Das schon von Flavius Josephus erwähnte Tor ist für historisch interessierte Christen wichtig. Denn es verweist auf die Essener, eine geschichtlich nicht gesicherte jüdische Sekte, in deren Viertel das letzte Abendmahl stattgefunden haben soll.

Das Grabungsgelände auf dem Zionsberg in Jerusalem
ORF – Lukas Wieselberg
Das Grabungsgelände

Insgesamt fand das DEI am Zionsberg die Überreste von drei größeren Siedlungsphasen. Die älteste stammt aus der Eisenzeit und passt in die Epoche zwischen dem König Hiskija und der ersten Zerstörung Jerusalems im Jahre 587 v. Chr., die mittlere stammt aus der Zeit, als Herodes den zweiten Tempel erbauen ließ. Und auch eine byzantinische Besiedlung (4.–7. Jh. n.
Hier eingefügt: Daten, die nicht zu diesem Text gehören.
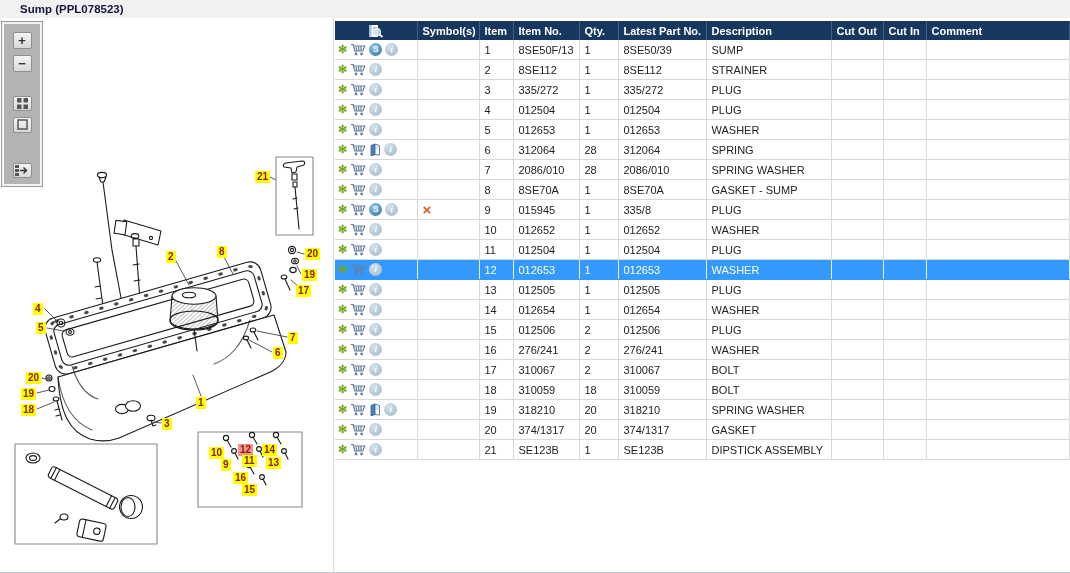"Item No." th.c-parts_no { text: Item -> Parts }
Chr.) konnten die Forscher und Forscherinnen freilegen. Zählt man noch die Gefechtsstellungen aus dem Sechs-Tage-Krieg 1967 dazu, die auf dem Grabungsgelände liegen, ergibt das fast 3.000 Jahre Geschichte, die hier auf einem nur einige hundert Quadratmeter kleinen Grabungsgelände liegen.

Durcheinander der Zeiten und Ebenen

Der Strudel der Zeiten ist den Steinen am Zionsberg buchstäblich eingeschrieben. „Wir haben hier verschiedene Straßenniveaus, wo Häuser auf einmal wieder auf Straßen draufgebaut sind. In byzantinischer Zeit steht ein Haus wieder auf einer römischen Straße, sodass wir dann vom byzantinischen Straßenniveau, das höher gelegen ist, quasi in den Keller des römischen Hauses kucken können“, sagt Luisa Goldammer.
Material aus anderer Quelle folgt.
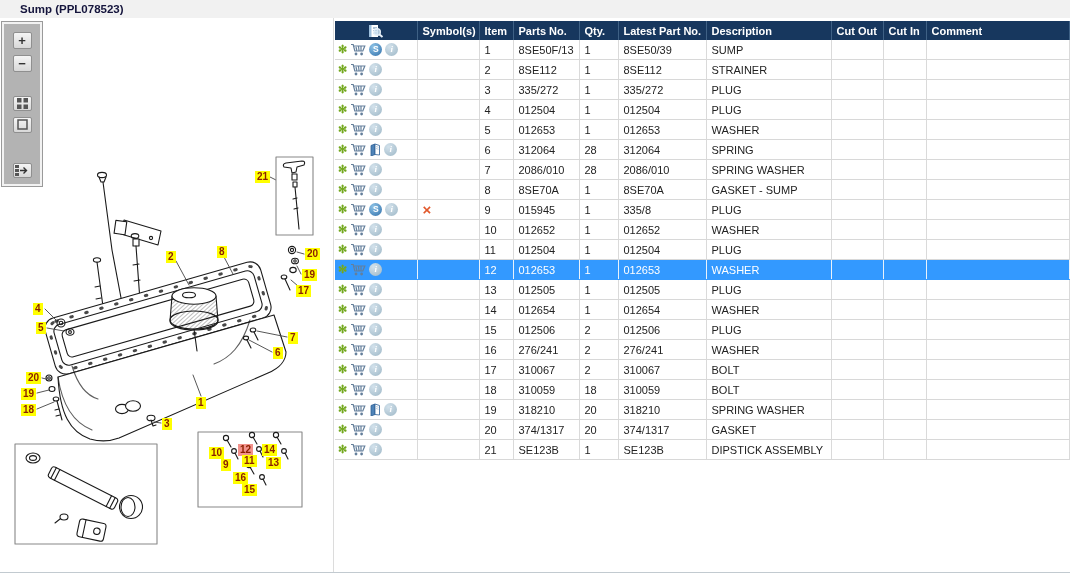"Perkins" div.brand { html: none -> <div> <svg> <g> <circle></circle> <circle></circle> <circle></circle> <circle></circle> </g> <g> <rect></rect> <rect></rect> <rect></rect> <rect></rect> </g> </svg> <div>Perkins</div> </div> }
Luisa Goldammer und Lukas Wieselberg auf dem Zionsfriedhof
Andreas Schnadwinkel
Luisa Goldammer und der Autor auf dem Zionsfriedhof

Dieses Durcheinander der Zeiten und Ebenen ist typisch für ganz Jerusalem und erst recht für den Zionsberg. Ein Durcheinander, das schon bei der Verortung des Hügels südwestlich der heutigen Altstadtmauern beginnt. Im jüdischen Tanach ist mit „Zionsberg“ die Stadt Davids gemeint, die eigentlich auf einem weiter östlich gelegenen Hügel Jerusalems liegt. Als „Zion“ galt Jahrhunderte später der nördlich davon gelegene Tempelberg. Schließlich wanderte die Bezeichnung „Zionsberg“ an den heutigen Ort.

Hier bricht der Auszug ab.